Free cash flow calculation example
Assume a company reports the following annual cash flows, in USD millions.
| Starting point | Formula or value | When to use it |
|---|---|---|
| Cash from operations | $1,250 | Reported in operating activities |
| Capital expenditures | $200 | Entered as a positive cash outflow |
| Free cash flow | $1,050 | Cash remaining after CapEx |
$1,250 − $200 = $1,050 million of free cash flow.
The company converted $1.25 billion of operating cash flow into $1.05 billion of free cash flow after reinvestment. That does not automatically make the stock attractive: the result still needs context from revenue, cyclicality, financing needs, valuation and the sustainability of working-capital movements.

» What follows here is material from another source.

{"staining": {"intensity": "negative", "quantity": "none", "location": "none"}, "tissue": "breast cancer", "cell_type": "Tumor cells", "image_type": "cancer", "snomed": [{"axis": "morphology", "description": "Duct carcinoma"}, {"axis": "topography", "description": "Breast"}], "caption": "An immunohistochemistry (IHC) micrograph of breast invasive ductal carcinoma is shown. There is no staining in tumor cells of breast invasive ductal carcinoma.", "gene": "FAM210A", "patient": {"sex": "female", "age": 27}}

Free cash flow formulas from EBITDA, EBIT and net income
These formulas reconcile earnings to cash. They should produce comparable economics only when the inputs use consistent definitions and periods.
| Starting point | Formula or value | When to use it |
|---|---|---|
| Cash from operations | CFO − CapEx | Best shortcut when a cash flow statement is available |
| EBIT | EBIT × (1 − T) + D&A − ΔNWC − CapEx | Produces unlevered FCF / FCFF before financing flows |
| EBITDA | EBITDA × (1 − T) + D&A × T − ΔNWC − CapEx | Equivalent to the EBIT approach when D&A is the EBIT-to-EBITDA difference |
| Net income | Net income + non-cash charges − ΔNWC − CapEx | A levered starting point because net income is after interest |
FCF vs. FCFF vs. FCFE
The right cash flow and discount rate must represent the same group of capital providers.
| Metric | Core formula | Cash belongs to | DCF discount rate |
|---|---|---|---|
| Simple FCF | CFO − CapEx | Depends on the stated convention | Do not assume without checking |
| FCFF / UFCF | NOPAT + D&A − ΔNWC − CapEx | Debt and equity providers | WACC |
| FCFE / LFCF | Net income + D&A − ΔNWC − CapEx + net borrowing | Common equity holders | Cost of equity |
Common free cash flow mistakes
- Subtracting a negative CapEx line and accidentally adding the cash outflow back.
- Mixing quarterly operating cash flow with annual or trailing-twelve-month CapEx.
- Calling every cash flow FCFF even when the starting point already includes interest expense.
- Treating a working-capital release or unusually low CapEx as permanent cash generation.
Free cash flow formula FAQ
What is the simplest free cash flow formula?
The common company-analysis formula is cash from operations minus capital expenditures. State exactly which CapEx items are included so the result can be reproduced.
How do you calculate free cash flow from EBITDA?
A common unlevered derivation is EBITDA × (1 − tax rate) + D&A × tax rate − increase in net working capital − CapEx. Additional non-cash or non-recurring items may require adjustments.
Can free cash flow be negative?
Yes. Negative FCF can reflect weak operations, heavy investment, working-capital consumption or a combination of them. The cause and expected duration matter more than the sign alone.
The practical takeaway
Use CFO minus CapEx for a transparent reported-data view. Use FCFF or FCFE when the valuation requires a cash flow tied to specific capital providers, and keep the discount rate consistent with that choice.